FORESTS in and around South Lakeland could soon be attracting film-makers keen to recreate the woodlands of Medieval England or the dense vegetation of British Columbia.

The Forestry Commission has held talks with the Film Commission in London in an effort to lure the industry's location scouts to Cumbria and the North West.

Only recently, remote land at Ennerdale owned by the Forestry Commission was incorporated into a new British film 28 Days Later, directed by Danny Boyle, about a group of people who survive a virus which has wiped out the world's population.

Forestry Commission foreman, Paul Clavey, said: "The area offers tremendous potential for a whole range of filming opportunities.

We've already had quite a few film companies who've approached us on a one-off basis in the past and asked if they could film on our land and we've been happy to help out if it has been appropriate.

But now we've decided to go out and actively market ourselves in a co-ordinated way to the industry."

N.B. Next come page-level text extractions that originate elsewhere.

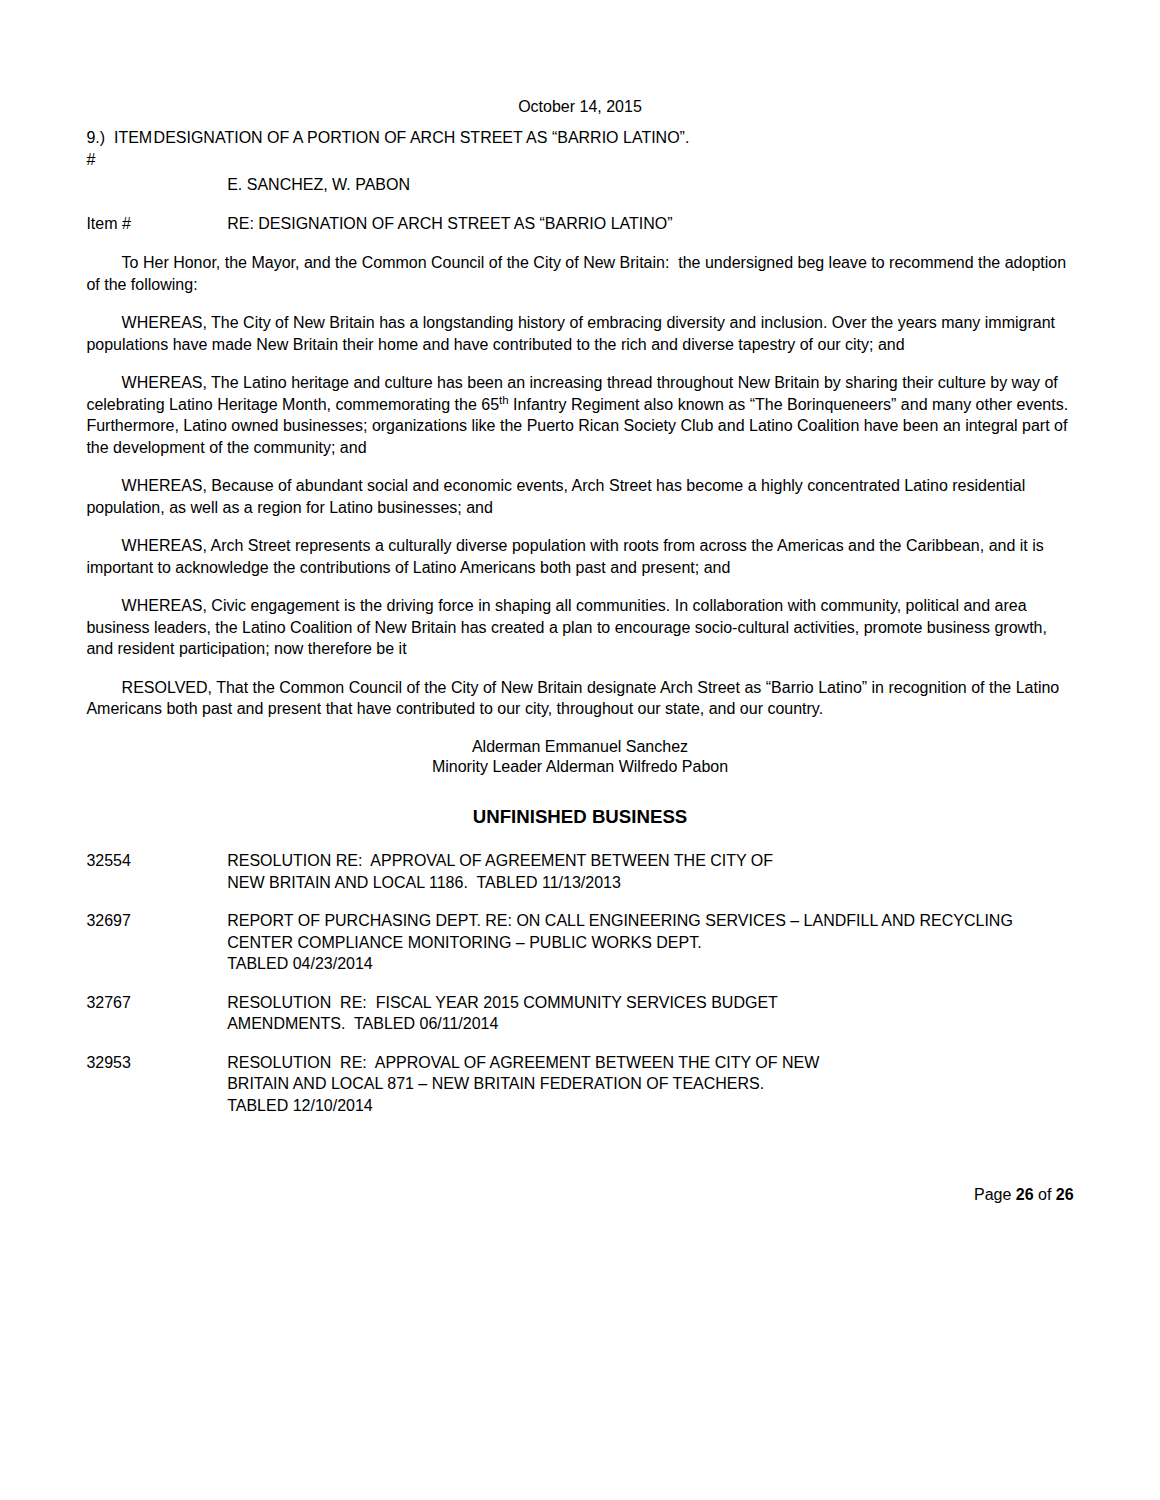October 14, 2015
9.) ITEM #
DESIGNATION OF A PORTION OF ARCH STREET AS “BARRIO LATINO”.
E. SANCHEZ, W. PABON
Item #
RE: DESIGNATION OF ARCH STREET AS “BARRIO LATINO”
To Her Honor, the Mayor, and the Common Council of the City of New Britain: the undersigned beg leave to recommend the adoption of the following:
WHEREAS, The City of New Britain has a longstanding history of embracing diversity and inclusion. Over the years many immigrant populations have made New Britain their home and have contributed to the rich and diverse tapestry of our city; and
WHEREAS, The Latino heritage and culture has been an increasing thread throughout New Britain by sharing their culture by way of celebrating Latino Heritage Month, commemorating the 65th Infantry Regiment also known as “The Borinqueneers” and many other events. Furthermore, Latino owned businesses; organizations like the Puerto Rican Society Club and Latino Coalition have been an integral part of the development of the community; and
WHEREAS, Because of abundant social and economic events, Arch Street has become a highly concentrated Latino residential population, as well as a region for Latino businesses; and
WHEREAS, Arch Street represents a culturally diverse population with roots from across the Americas and the Caribbean, and it is important to acknowledge the contributions of Latino Americans both past and present; and
WHEREAS, Civic engagement is the driving force in shaping all communities. In collaboration with community, political and area business leaders, the Latino Coalition of New Britain has created a plan to encourage socio-cultural activities, promote business growth, and resident participation; now therefore be it
RESOLVED, That the Common Council of the City of New Britain designate Arch Street as “Barrio Latino” in recognition of the Latino Americans both past and present that have contributed to our city, throughout our state, and our country.
Alderman Emmanuel Sanchez
Minority Leader Alderman Wilfredo Pabon
UNFINISHED BUSINESS
| 32554 | RESOLUTION RE: APPROVAL OF AGREEMENT BETWEEN THE CITY OF NEW BRITAIN AND LOCAL 1186. TABLED 11/13/2013 |
| 32697 | REPORT OF PURCHASING DEPT. RE: ON CALL ENGINEERING SERVICES – LANDFILL AND RECYCLING CENTER COMPLIANCE MONITORING – PUBLIC WORKS DEPT. TABLED 04/23/2014 |
| 32767 | RESOLUTION RE: FISCAL YEAR 2015 COMMUNITY SERVICES BUDGET AMENDMENTS. TABLED 06/11/2014 |
| 32953 | RESOLUTION RE: APPROVAL OF AGREEMENT BETWEEN THE CITY OF NEW BRITAIN AND LOCAL 871 – NEW BRITAIN FEDERATION OF TEACHERS. TABLED 12/10/2014 |
Page 26 of 26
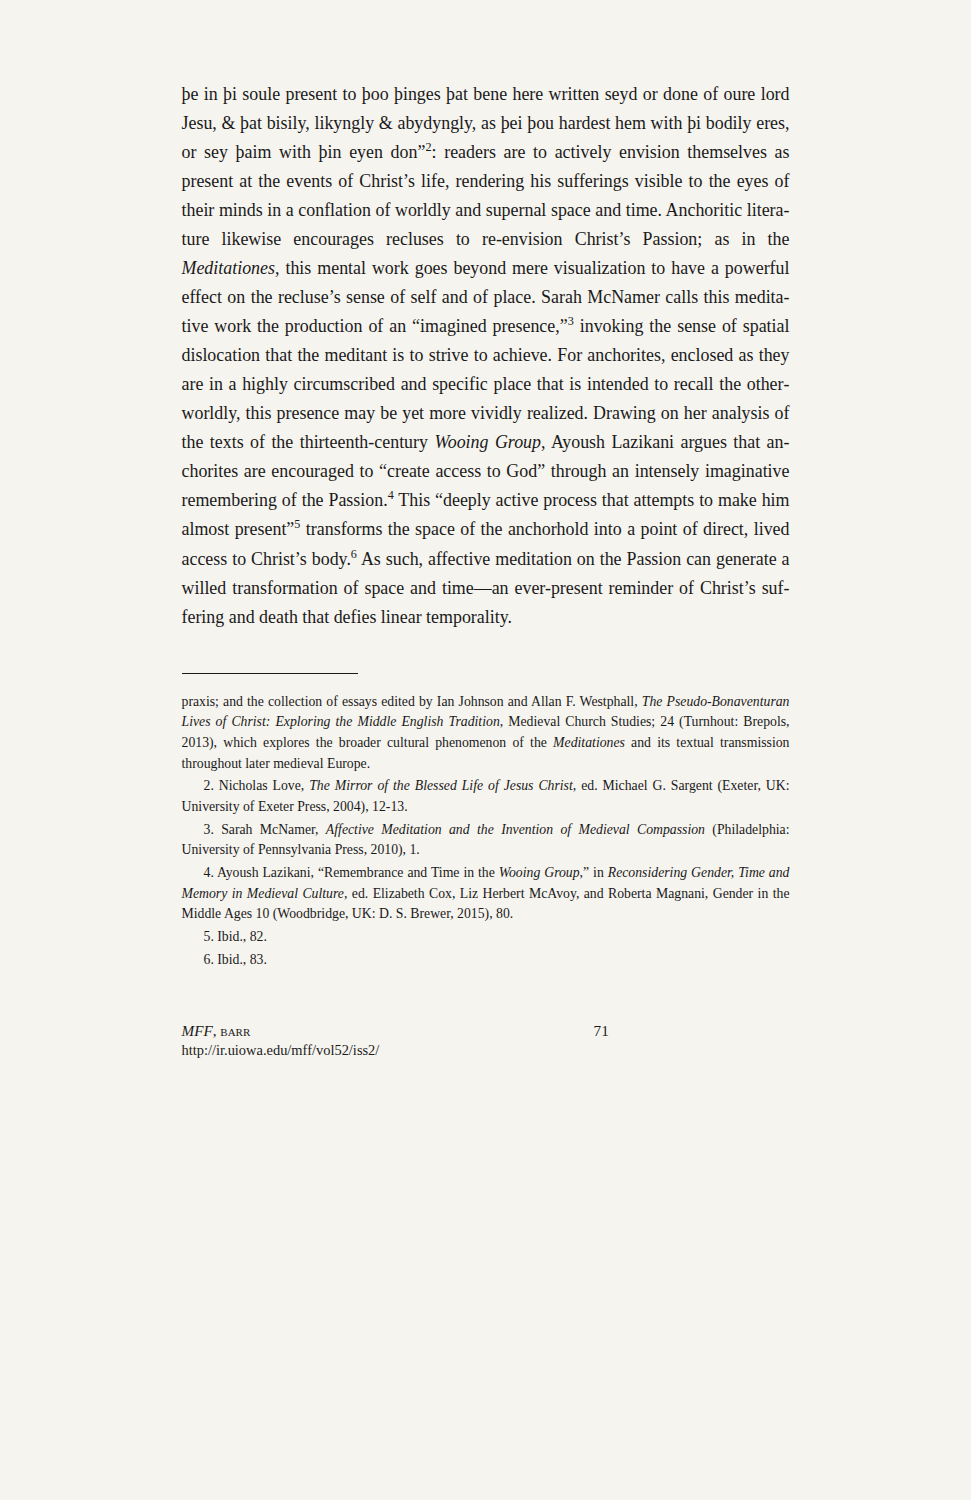þe in þi soule present to þoo þinges þat bene here written seyd or done of oure lord Jesu, & þat bisily, likyngly & abydyngly, as þei þou hardest hem with þi bodily eres, or sey þaim with þin eyen don”2: readers are to actively envision themselves as present at the events of Christ’s life, rendering his sufferings visible to the eyes of their minds in a conflation of worldly and supernal space and time. Anchoritic literature likewise encourages recluses to re-envision Christ’s Passion; as in the Meditationes, this mental work goes beyond mere visualization to have a powerful effect on the recluse’s sense of self and of place. Sarah McNamer calls this meditative work the production of an “imagined presence,”3 invoking the sense of spatial dislocation that the meditant is to strive to achieve. For anchorites, enclosed as they are in a highly circumscribed and specific place that is intended to recall the otherworldly, this presence may be yet more vividly realized. Drawing on her analysis of the texts of the thirteenth-century Wooing Group, Ayoush Lazikani argues that anchorites are encouraged to “create access to God” through an intensely imaginative remembering of the Passion.4 This “deeply active process that attempts to make him almost present”5 transforms the space of the anchorhold into a point of direct, lived access to Christ’s body.6 As such, affective meditation on the Passion can generate a willed transformation of space and time—an ever-present reminder of Christ’s suffering and death that defies linear temporality.
praxis; and the collection of essays edited by Ian Johnson and Allan F. Westphall, The Pseudo-Bonaventuran Lives of Christ: Exploring the Middle English Tradition, Medieval Church Studies; 24 (Turnhout: Brepols, 2013), which explores the broader cultural phenomenon of the Meditationes and its textual transmission throughout later medieval Europe.
2. Nicholas Love, The Mirror of the Blessed Life of Jesus Christ, ed. Michael G. Sargent (Exeter, UK: University of Exeter Press, 2004), 12-13.
3. Sarah McNamer, Affective Meditation and the Invention of Medieval Compassion (Philadelphia: University of Pennsylvania Press, 2010), 1.
4. Ayoush Lazikani, “Remembrance and Time in the Wooing Group,” in Reconsidering Gender, Time and Memory in Medieval Culture, ed. Elizabeth Cox, Liz Herbert McAvoy, and Roberta Magnani, Gender in the Middle Ages 10 (Woodbridge, UK: D. S. Brewer, 2015), 80.
5. Ibid., 82.
6. Ibid., 83.
MFF, barr
http://ir.uiowa.edu/mff/vol52/iss2/
71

To interest location scouts, the commission is putting together a pack which highlights the distinct forest

locations on offer from mature, broadleaf forests to coniferous woodlands.

A spokesman for DNA, which filmed parts of 28 days later in Cumbria, said: "We were looking for a wide open, very remote location and Ennerdale was absolutely ideal.

We stayed in the area fir a few days and filmed some very powerful scenes which appear at the end of the film."